A love of drawing and an obsession with mapping are central to my process. I use a combination of text and image to form a dense visual architecture. The diagrammatic and information map formats that inspire my compositions have fueled my work in a visual fiction genre of my own invention: Contemporary Creative Nonfictions. The process of research is integral to my practice. My drawings incorporate samples from the literature that inspires my work-magical realist fiction, mythological narratives, and my own pseudo-fictional parables. In addition, I investigate recent historical documents, diagrams of weather systems, and newsfeeds. Together, these resources form dense Story Maps, which I often silkscreen directly into the borders of my drawings.
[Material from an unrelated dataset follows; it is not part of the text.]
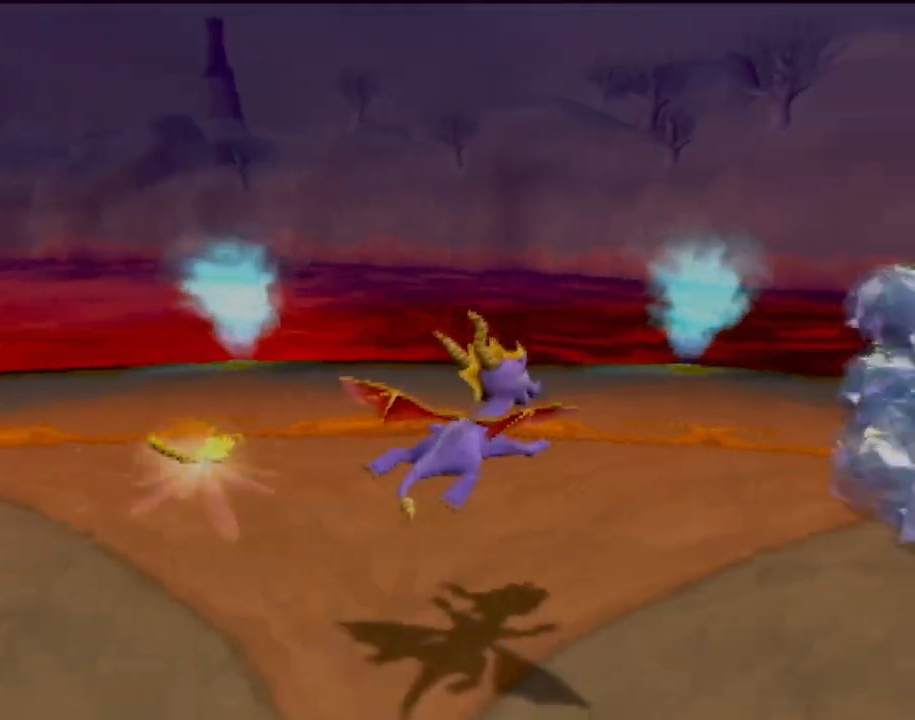
{"buttons": [], "left_stick": "down-right", "events": [[33, "CIRCLE", "up"], [50, "left_stick", "up-right"], [66, "CIRCLE", "down"], [166, "CIRCLE", "up"], [166, "left_stick", "center"], [317, "left_stick", "down-right"]]}
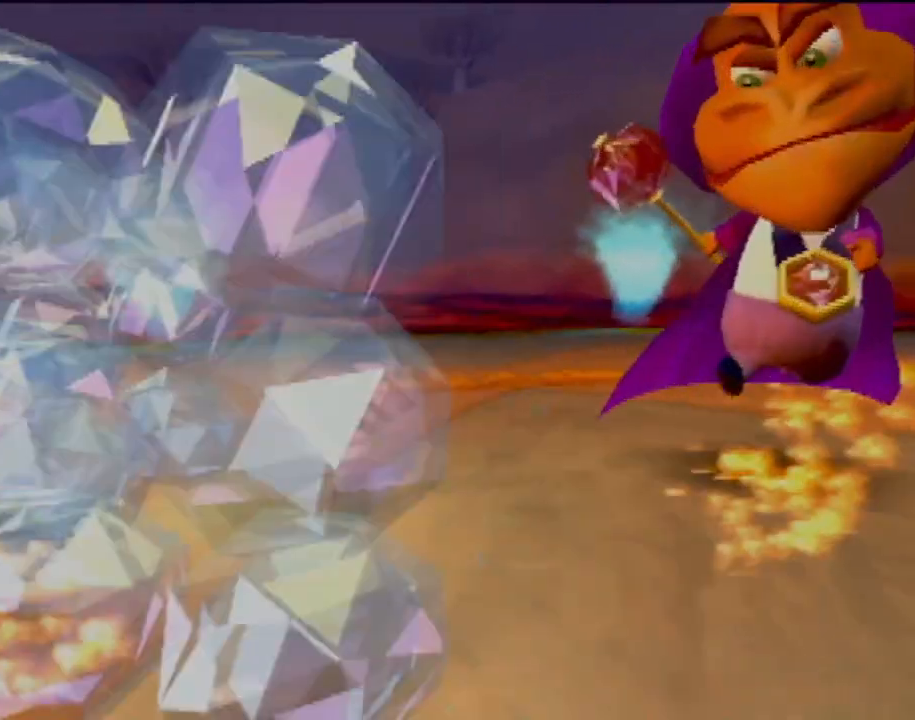
{"buttons": [], "left_stick": "center", "events": [[134, "left_stick", "down"], [284, "left_stick", "center"]]}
The narratives are drawn, screen printed and/or sculpted into woodcut prints on repurposed bed sheet fabrics, appliqué stitched together to form colorful, layered surfaces.

The characters in my narrative prints include hybrid monsters drawn from local fauna combined with contemporary political figures and my own presence, which signifies a question of personal involvement in the planet's present predicament. The figures' corporeal forms as well as their sensibilities are informed through a study of Greek and other mythological narratives. Animal-human hybrids function in my work as stand-ins for the evolution of man under extreme pressure and sudden environmental change. These modified beastly forms embody the human desire to personify animals in our environment as a way to empathize with and understand them.

Accompanying the prints, I create collections of crocheted pieces called Foot Prints. These large, low relief fabric sculptures are assembled from printed scraps as well as repurposed clothing. The pluming shapes of the Foot Prints mirror Doppler images of monstrous weather conditions, encroaching on the tenuous infrastructures of cities and ecosystems. The depiction of dangerous substances and serpentine weather systems functions as a reoccurring image throughout the work--as setting, victim and protagonist.